There are tactile differences to be taken into consideration as well. The Honey Monster consists mainly of synthetic fur, the kind that breaks easily and gets everywhere – in your mouth, up your nose. Christ, it’s awful. A Wookie however, wears a fine coat of silken fur. Just think how lovely that hair would be to the touch.
As to whether either of the above creatures constitute being “bears”, well, a Wookie has much more of a physical resemblance to the humble Yorkshire terrier than a bear. In his loyalty to Han Solo, Chewbacca displays the characteristics of a faithful canine friend. Maybe not one you could take down the park and throw sticks for, but you get the idea.
As for the big yellow furry thing, his love for honey perhaps alludes to him being of bear descent and brings thoughts of Winnie the Pooh. But does he look like a bear? Does he hell. What IS he? Looks even more freakish at the start of his career. All mad-eyed and shifty. THAT is not a bear, THAT is just plain weird.

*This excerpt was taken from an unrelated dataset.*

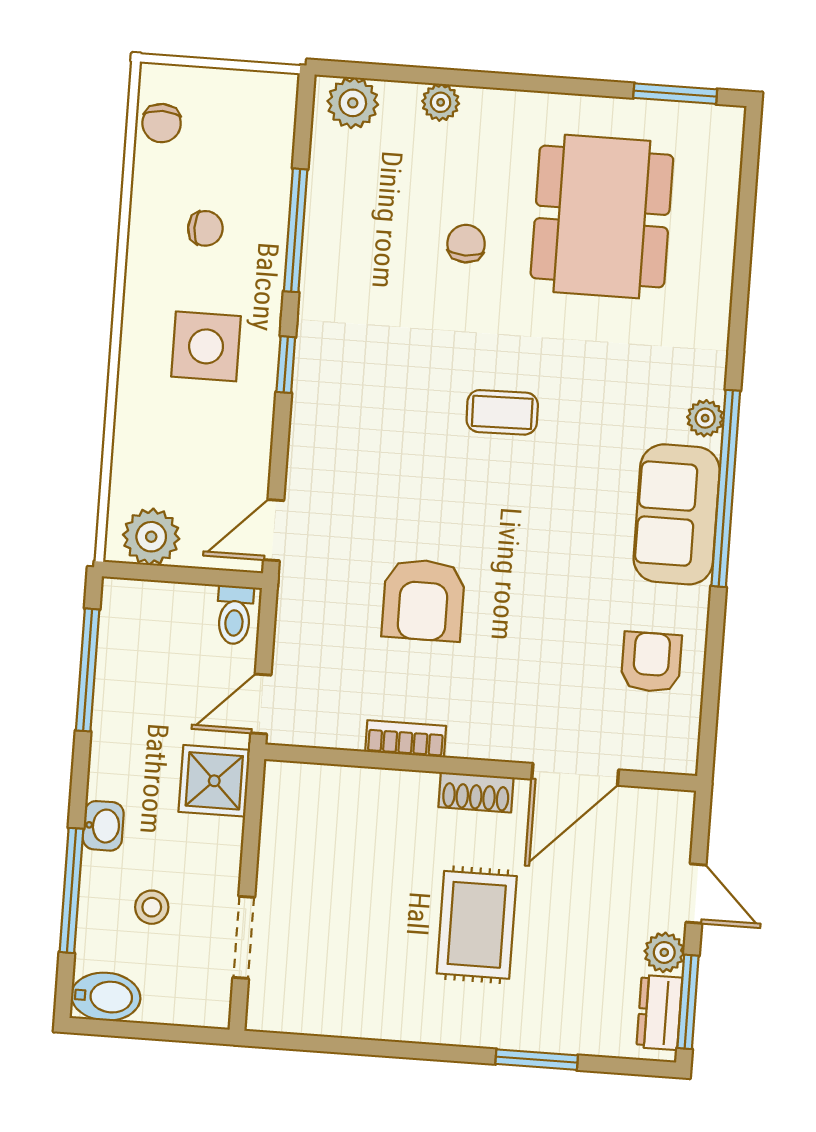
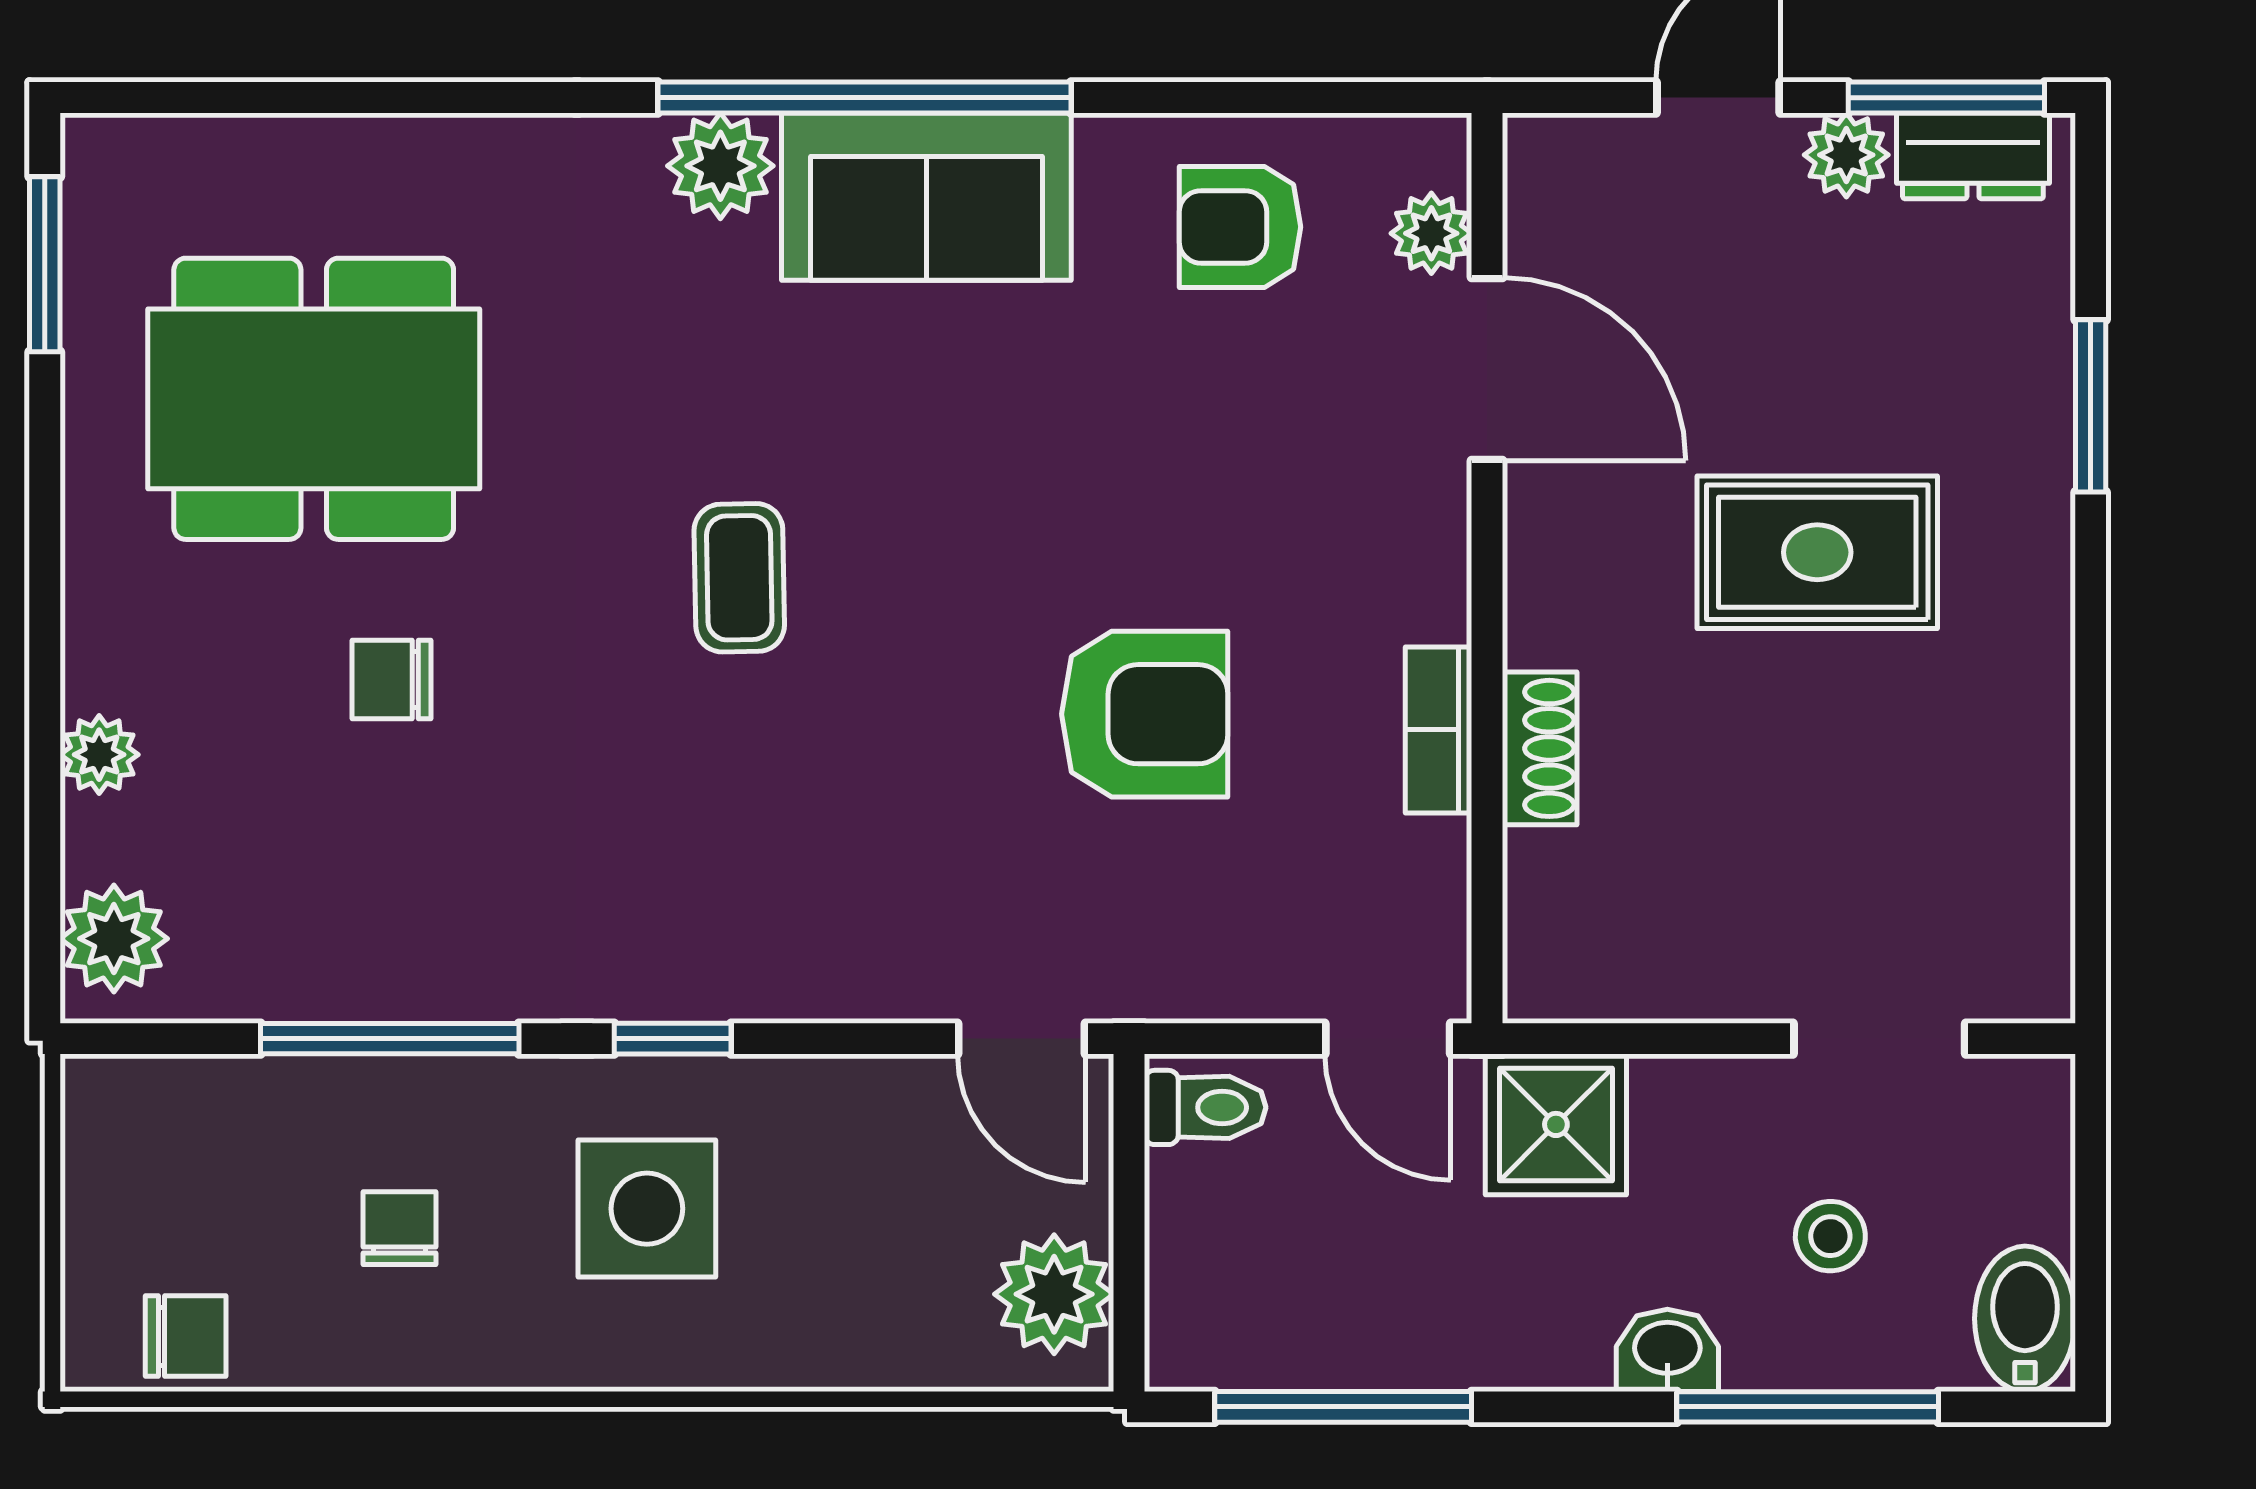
plant: (705, 418) -> (720, 166), width x1.38, depth x1.38
plant: (642, 753) -> (1431, 233), added
shoe rack: (476, 792) -> (1540, 748), moved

So should the fellas with the sniper rifles have known the difference? I think they may have been thrown by the orange hue of this particular variety.
Clearly a Honey Monster, and in no way a Wookie. I mean, it’s not even close to a hybrid of the two – which would instead look something a little like this:
If this whole rambling post of nonsense proves anything, it is that Wookies are closer to dogs than bears, but due to their penchant for bee by-products, Honey Monsters – oh dear Gods, there’s more than ONE? – may be related to bears. In which case, a Wookie will remain loyal and always have your back, while the Honey Monster will just be out to pull a Yogi and steal your breakfast.
Lastly, if the whole episode with the police snipers proves anything, it is that lives ARE at risk if you are not up on your cultural references. And that, my friends, is my excuse for still watching programming and advertisements that are clearly aimed at children. 30 going on five? At least I’ll know a Gorg when it tries to eat me and a Groke when it tries to freeze me. Aware of the dangers behind unknown doors, I’m also guaranteed to keep up to date with the latest tunes via the medium of Yo! Gabba Gabba!